SA’s skills crisis is evolving: a hiring shortage is not the biggest problem for employers, it’s that too many new hires take too long to become productive.
This is according to research presented by online education provider HyperionDev.
Reflecting on the findings of the company’s Graduate Impact Report 2024, Riaz Moola, CEO and founder of HyperionDev, said rather than a pure shortage of candidates, employers are now grappling with how quickly new hires can deliver value and how long they stay in their roles.
“Despite unemployment rates among the highest in the world, South African businesses report that junior tech hires often require months of retraining before they can contribute meaningfully to teams, a hidden cost that increases productivity shortfalls in high-demand sectors.”
Moola explained that ‘retraining' in this context means teaching a brilliant theoretical graduate how to actually build software using the modern tools of the trade (like Git, CI/CD and Agile workflows) in a team environment.
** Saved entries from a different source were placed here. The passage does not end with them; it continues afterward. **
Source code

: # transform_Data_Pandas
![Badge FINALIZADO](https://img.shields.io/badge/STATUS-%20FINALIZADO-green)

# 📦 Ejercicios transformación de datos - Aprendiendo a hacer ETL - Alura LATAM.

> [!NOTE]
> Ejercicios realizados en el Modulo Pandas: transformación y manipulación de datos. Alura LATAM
“It’s not that these hires are not trained well, but rather that they are trained for academia, not industry,” he said.
Tech talent
The company added that there is a growing demand for job-ready, practically fluent talent – especially for in-demand tech roles like entry-level developers, data analysts and cyber security associates – particularly within logistics, finance and retail.
HyperionDev defines job-ready, practically fluent talent as candidates who can apply their theoretic knowledge immediately.
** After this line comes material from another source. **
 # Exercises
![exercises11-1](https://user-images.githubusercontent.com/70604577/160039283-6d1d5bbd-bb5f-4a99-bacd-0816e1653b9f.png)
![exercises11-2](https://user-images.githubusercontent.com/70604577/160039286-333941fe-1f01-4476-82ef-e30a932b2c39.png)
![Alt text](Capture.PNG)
“To us, being job-ready means you have a portfolio of real software you have built, deployed and fixed. It is the difference between knowing how a car engine works in theory and actually being able to pick up a spanner and fix it,” said Moola.
He added, though, that even when these roles are filled, companies lose an estimated R50 000 to R100 000 per month when employees cannot begin contributing quickly due to inadequate practical preparation.
This mismatch, high national unemployment alongside strong employer demand, underscores what the report describes as a structural design flaw in SA’s education-to-employment pipeline.
“The problem isn’t a lack of ambition or ability,” commented Moola. “It’s that traditional models aren’t optimised for employability. They focus on curriculum volume, not verified outcomes. When you redesign learning around what employers measure – productivity, retention and adaptability – the results improve dramatically.”
According to the report, funding and partnerships should favour training models that prove job outcomes, not merely enrol large numbers.
“The next phase of South Africa’s digital growth depends on a strong outcomes spine,” Moola added. “Every learning opportunity must be designed to lead directly to a job opportunity, or we risk training without transformation.”
The research underlines the urgent need for a more transparent, employer-aligned system where training providers measure and publish data on employment rates, retention and time-to-productivity, enabling businesses, institutions and policymakers to calibrate strategies accordingly.
HyperionDev said SA can shift the narrative from unemployment to inclusion by adopting a workforce model anchored in job readiness and sustained retention, not just certification.
“The real metric that matters now is time,” Moola said. “Time to hire, time to become productive, time to stay. If we shorten these timelines through proven, mentor-supported learning, South Africa’s digital economy can expand faster, fairer and more sustainably.”